"The ease of recovery from [a radiological] attack would depend to a great extent on how the attack was handled by first responders, political leaders, and the news media, all of which would help to shape public opinion and reactions."
- Making the Nation Safer
National Research Council (2002)
A radiological attack is the spreading of radioactive material with the intent to do harm. Radioactive materials are used every day in laboratories, medical centers, food irradiation plants, and for industrial uses. If stolen or otherwise acquired, many of these materials could be used in a "radiological dispersal device" (RDD).
Radiological Dispersal Devices, a.k.a. Dirty Bombs
A "dirty bomb" is one type of RDD that uses a conventional explosion to disperse radioactive material over a targeted area. The term dirty bomb and RDD are often used interchangeably in technical literature. However, RDDs could also include other means of dispersal such as placing a container of radioactive material in a public place, or using an airplane to disperse powdered or aerosolized forms of radioactive material.
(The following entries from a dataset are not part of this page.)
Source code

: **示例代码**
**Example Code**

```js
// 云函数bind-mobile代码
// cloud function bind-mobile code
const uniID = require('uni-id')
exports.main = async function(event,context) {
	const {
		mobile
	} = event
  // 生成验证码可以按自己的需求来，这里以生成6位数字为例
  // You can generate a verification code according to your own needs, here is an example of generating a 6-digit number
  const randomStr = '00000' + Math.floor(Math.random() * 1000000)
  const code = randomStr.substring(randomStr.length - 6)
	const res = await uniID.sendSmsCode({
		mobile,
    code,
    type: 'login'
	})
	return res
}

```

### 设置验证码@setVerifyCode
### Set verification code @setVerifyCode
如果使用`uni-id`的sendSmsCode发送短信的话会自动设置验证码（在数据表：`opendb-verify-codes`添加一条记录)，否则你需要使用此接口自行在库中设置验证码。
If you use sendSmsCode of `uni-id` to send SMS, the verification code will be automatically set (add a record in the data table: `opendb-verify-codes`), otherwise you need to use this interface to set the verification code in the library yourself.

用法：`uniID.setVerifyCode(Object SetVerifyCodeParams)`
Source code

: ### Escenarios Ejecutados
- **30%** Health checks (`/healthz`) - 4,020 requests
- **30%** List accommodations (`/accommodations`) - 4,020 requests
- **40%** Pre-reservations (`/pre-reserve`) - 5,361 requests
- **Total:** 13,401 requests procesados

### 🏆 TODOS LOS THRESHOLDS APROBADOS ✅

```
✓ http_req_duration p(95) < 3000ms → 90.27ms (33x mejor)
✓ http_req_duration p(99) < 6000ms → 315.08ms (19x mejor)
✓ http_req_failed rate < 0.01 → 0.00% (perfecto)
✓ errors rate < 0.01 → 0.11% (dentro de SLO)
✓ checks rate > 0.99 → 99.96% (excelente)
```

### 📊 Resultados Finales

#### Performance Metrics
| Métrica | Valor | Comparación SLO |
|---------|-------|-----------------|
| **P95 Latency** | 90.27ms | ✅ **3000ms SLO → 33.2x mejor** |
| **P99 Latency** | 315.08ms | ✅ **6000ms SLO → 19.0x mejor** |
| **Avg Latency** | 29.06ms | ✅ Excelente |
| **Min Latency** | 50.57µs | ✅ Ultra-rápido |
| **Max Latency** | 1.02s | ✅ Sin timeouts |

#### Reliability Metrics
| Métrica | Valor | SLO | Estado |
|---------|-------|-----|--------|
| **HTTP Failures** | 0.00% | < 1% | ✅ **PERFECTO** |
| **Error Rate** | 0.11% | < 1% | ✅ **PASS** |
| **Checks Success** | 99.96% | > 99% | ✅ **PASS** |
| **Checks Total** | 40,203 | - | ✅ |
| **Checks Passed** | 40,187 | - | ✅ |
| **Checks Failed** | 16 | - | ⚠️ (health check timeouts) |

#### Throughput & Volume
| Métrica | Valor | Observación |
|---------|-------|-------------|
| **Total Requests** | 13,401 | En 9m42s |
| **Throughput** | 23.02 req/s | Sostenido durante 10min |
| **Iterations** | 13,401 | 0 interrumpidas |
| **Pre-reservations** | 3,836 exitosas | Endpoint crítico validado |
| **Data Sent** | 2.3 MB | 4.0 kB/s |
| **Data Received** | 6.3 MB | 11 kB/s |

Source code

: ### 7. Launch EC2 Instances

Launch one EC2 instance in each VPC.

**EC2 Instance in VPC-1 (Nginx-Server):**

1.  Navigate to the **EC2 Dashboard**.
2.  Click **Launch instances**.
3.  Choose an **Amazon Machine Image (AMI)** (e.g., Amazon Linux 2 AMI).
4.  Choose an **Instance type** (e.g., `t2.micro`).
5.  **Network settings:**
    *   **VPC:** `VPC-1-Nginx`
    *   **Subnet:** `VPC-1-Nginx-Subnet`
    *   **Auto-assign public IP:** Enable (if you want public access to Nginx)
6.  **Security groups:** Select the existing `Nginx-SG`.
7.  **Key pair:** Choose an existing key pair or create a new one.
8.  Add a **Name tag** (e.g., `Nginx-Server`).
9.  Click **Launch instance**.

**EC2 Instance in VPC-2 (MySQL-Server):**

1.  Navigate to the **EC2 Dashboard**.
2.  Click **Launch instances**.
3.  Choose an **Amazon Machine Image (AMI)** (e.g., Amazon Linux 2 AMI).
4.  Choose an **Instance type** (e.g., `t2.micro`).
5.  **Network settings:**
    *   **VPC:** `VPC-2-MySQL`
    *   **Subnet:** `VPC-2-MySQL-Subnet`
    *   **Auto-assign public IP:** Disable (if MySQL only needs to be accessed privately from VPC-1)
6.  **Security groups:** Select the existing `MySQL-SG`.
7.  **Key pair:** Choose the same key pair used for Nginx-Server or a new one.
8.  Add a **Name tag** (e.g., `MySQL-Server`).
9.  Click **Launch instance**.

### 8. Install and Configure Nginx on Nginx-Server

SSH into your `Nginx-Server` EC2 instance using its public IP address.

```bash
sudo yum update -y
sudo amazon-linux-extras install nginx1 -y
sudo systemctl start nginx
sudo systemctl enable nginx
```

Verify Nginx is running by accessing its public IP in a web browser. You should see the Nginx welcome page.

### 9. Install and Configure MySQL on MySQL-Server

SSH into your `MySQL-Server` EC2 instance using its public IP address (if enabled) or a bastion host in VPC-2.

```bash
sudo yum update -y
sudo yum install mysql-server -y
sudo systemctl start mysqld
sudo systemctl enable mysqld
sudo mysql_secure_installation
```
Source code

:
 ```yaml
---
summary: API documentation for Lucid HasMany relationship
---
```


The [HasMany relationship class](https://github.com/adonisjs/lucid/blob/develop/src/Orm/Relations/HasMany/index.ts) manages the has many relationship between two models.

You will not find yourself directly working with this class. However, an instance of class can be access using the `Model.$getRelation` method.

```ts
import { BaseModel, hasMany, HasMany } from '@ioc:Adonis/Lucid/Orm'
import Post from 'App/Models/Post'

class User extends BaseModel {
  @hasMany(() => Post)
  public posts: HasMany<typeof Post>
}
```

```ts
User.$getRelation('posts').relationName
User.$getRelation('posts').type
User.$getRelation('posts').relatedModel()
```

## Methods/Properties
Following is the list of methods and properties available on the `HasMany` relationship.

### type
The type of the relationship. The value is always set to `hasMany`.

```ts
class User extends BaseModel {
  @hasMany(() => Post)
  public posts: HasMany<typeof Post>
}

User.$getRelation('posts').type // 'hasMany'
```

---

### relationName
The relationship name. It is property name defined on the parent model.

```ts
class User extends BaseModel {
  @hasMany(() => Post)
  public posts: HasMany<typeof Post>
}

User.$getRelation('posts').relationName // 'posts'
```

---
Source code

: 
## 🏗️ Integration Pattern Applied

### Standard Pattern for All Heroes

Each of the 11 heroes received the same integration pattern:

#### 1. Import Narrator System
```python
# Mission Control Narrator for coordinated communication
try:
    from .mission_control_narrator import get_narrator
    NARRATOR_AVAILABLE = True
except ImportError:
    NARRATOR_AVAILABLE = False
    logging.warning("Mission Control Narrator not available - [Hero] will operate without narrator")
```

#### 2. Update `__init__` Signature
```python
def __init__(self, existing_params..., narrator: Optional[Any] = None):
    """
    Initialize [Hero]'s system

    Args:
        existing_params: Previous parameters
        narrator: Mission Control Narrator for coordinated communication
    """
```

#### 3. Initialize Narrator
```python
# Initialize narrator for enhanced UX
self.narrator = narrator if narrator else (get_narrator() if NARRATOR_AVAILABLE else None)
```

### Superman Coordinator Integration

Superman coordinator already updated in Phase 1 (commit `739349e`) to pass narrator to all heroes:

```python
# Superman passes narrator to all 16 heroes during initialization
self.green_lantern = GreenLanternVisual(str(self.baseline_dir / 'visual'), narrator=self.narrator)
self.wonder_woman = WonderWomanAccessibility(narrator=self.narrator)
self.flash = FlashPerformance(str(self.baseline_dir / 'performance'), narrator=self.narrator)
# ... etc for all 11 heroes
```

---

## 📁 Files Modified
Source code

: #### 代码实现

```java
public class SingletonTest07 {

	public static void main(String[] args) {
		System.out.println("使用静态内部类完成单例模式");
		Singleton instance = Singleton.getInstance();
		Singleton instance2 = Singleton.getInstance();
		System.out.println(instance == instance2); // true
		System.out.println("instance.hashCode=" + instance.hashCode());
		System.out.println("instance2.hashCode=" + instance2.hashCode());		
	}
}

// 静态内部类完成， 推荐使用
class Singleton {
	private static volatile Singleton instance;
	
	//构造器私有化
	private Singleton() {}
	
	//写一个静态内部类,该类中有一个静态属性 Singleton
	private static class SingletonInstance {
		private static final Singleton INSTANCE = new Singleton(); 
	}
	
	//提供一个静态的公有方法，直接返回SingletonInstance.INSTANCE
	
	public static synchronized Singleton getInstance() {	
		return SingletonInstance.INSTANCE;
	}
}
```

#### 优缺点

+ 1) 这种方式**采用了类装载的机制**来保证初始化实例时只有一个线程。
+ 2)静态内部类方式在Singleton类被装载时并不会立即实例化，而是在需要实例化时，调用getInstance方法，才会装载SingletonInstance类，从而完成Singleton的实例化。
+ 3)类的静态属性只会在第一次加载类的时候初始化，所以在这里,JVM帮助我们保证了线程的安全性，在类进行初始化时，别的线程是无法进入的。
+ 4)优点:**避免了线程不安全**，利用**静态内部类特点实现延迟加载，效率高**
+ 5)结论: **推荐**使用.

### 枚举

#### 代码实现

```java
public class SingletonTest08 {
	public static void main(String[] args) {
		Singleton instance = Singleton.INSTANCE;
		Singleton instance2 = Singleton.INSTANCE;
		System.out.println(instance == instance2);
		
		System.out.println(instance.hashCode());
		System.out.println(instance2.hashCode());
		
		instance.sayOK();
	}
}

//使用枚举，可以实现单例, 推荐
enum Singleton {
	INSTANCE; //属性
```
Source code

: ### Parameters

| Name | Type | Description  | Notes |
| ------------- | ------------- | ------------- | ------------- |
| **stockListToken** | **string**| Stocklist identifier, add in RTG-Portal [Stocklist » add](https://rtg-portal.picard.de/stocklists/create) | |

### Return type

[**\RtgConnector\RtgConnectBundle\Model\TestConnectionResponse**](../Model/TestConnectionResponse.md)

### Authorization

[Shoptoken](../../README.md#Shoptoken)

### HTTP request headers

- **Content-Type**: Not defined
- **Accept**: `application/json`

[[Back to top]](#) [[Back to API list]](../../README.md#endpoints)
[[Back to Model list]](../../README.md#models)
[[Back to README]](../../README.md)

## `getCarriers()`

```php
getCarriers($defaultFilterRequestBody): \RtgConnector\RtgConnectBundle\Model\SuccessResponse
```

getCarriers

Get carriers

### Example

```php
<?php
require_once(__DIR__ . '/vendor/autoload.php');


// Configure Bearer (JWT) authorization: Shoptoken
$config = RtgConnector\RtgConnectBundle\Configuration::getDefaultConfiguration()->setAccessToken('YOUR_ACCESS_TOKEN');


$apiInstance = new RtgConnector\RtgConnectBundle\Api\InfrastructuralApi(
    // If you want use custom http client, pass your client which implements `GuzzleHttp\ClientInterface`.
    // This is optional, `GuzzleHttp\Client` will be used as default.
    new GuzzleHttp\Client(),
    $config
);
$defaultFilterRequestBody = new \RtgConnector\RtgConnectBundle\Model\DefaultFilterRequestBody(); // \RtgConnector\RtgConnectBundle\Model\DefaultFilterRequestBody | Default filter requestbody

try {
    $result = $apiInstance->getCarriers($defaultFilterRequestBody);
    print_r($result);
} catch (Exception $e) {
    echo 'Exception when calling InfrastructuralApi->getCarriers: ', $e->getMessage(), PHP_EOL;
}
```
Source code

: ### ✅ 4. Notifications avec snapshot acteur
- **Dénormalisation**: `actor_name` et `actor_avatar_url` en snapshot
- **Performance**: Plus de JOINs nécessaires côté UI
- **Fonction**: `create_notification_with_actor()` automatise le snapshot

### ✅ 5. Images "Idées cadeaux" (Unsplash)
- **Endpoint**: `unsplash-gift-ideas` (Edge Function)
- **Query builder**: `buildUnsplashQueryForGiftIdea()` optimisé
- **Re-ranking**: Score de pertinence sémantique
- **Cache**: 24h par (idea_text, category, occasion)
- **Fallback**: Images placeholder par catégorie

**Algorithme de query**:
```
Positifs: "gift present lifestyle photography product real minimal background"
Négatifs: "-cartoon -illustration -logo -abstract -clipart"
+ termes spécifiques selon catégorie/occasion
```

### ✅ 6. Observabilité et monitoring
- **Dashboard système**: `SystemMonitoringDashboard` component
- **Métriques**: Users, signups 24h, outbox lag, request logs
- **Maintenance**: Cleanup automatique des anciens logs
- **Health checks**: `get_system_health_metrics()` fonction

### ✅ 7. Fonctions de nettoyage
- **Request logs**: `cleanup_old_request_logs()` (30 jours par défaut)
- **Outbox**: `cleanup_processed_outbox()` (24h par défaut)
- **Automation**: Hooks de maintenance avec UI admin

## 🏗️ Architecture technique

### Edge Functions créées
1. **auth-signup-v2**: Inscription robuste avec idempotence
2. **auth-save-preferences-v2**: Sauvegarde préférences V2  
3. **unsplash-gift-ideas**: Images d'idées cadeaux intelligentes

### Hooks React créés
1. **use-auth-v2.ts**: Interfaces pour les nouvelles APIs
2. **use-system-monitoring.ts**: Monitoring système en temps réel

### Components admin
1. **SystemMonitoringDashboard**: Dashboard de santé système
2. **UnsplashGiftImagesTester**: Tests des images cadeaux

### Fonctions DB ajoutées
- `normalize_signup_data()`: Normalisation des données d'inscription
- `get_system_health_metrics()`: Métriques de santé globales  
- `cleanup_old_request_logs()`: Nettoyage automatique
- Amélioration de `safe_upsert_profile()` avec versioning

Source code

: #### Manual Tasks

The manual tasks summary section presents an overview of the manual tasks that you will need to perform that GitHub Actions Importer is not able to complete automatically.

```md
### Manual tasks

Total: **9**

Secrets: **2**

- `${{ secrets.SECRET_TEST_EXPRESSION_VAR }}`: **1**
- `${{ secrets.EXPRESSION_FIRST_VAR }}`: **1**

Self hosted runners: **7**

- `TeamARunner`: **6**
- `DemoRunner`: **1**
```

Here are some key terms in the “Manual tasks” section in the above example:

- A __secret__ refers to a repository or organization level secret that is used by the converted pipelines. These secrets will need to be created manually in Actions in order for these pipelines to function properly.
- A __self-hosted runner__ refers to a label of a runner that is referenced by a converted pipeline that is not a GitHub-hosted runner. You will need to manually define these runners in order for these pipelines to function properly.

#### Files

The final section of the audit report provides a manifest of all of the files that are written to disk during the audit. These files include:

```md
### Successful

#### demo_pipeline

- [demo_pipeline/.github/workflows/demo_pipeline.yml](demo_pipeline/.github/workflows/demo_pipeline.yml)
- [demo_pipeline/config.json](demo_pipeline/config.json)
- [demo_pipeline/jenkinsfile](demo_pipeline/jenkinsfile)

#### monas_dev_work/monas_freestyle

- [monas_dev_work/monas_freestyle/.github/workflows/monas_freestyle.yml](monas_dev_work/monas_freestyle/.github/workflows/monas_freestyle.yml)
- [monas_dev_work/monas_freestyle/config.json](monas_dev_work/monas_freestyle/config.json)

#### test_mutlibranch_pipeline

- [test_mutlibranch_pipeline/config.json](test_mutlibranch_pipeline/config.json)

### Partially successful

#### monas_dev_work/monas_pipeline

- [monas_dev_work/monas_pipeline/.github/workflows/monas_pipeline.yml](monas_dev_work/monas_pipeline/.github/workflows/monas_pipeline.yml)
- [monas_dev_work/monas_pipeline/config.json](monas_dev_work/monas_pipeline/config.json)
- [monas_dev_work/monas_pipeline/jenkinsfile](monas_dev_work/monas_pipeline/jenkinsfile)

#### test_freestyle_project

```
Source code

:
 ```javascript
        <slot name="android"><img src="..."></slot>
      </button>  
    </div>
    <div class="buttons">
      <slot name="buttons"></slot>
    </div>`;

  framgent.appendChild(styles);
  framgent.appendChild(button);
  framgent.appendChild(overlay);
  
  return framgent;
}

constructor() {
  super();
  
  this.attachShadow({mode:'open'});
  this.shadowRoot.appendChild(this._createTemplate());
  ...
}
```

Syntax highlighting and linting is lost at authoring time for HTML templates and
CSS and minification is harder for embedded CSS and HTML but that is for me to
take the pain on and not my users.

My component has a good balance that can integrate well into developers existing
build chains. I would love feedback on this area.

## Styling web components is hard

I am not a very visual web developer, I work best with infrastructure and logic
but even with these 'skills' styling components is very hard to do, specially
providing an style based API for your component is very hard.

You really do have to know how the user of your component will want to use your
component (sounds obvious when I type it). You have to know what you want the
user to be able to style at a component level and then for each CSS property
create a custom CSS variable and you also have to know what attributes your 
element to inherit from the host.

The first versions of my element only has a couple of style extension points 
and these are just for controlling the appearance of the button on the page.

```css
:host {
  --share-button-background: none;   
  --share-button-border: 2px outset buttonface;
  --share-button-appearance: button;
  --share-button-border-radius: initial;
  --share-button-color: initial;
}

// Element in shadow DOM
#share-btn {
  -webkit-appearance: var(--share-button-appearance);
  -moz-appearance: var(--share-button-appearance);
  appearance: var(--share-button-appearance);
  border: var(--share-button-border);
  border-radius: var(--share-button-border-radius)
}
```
A Dirty Bomb Is Not a Nuclear Bomb
A nuclear bomb creates an explosion that is thousands to millions of times more powerful than any conventional explosive that might be used in a dirty bomb. The resulting mushroom cloud from a nuclear detonation contains fine particles of radioactive dust and other debris that can blanket large areas (tens to hundreds of square miles) with "fallout". By contrast, most of the radioactive particles dispersed by a dirty bomb would likely fall to the ground within a few city blocks or miles of the explosion.
How an RDD Might be Used
It is very difficult to design an RDD that would deliver radiation doses high enough to cause immediate health effects or fatalities in a large number of people. Therefore, experts generally agree that an RDD would most likely be used to:
- Contaminate facilities or places where people live and work, disrupting lives and livelihoods.
- Cause anxiety in those who think they are being, or have been, exposed.
Detection and Measurement
Radiation can be readily detected with equipment carried by many emergency responders, such as Geiger counters, which provide a measure of radiation dose rate. Other types of instruments are used to identify the radioactive element(s) present.
What Do RDDs Do?
The Area Affected
Most dirty bombs and other RDDs would have very localized effects, ranging from less than a city block to several square miles. The area over which radioactive materials would be dispersed depends on factors such as:
- Amount and type of radioactive material dispersed.
- Means of dispersal (e.g. explosion, spraying, fire).
- Physical and chemical form of the radioactive material. For example, if the material is dispersed as fine particles, it might be carried by the wind over a relatively large area.
- Local topography, location of buildings, and other landscape characteristics.
- Local weather conditions.
Spread of a Radioactive Plume
If the radioactive material is released as fine particles, the plume would spread roughly with the speed and direction of the wind. As a radioactive plume spreads over a larger area, the radioactivity becomes less concentrated. Atmospheric models might be used to estimate the location and movement of a radioactive plume.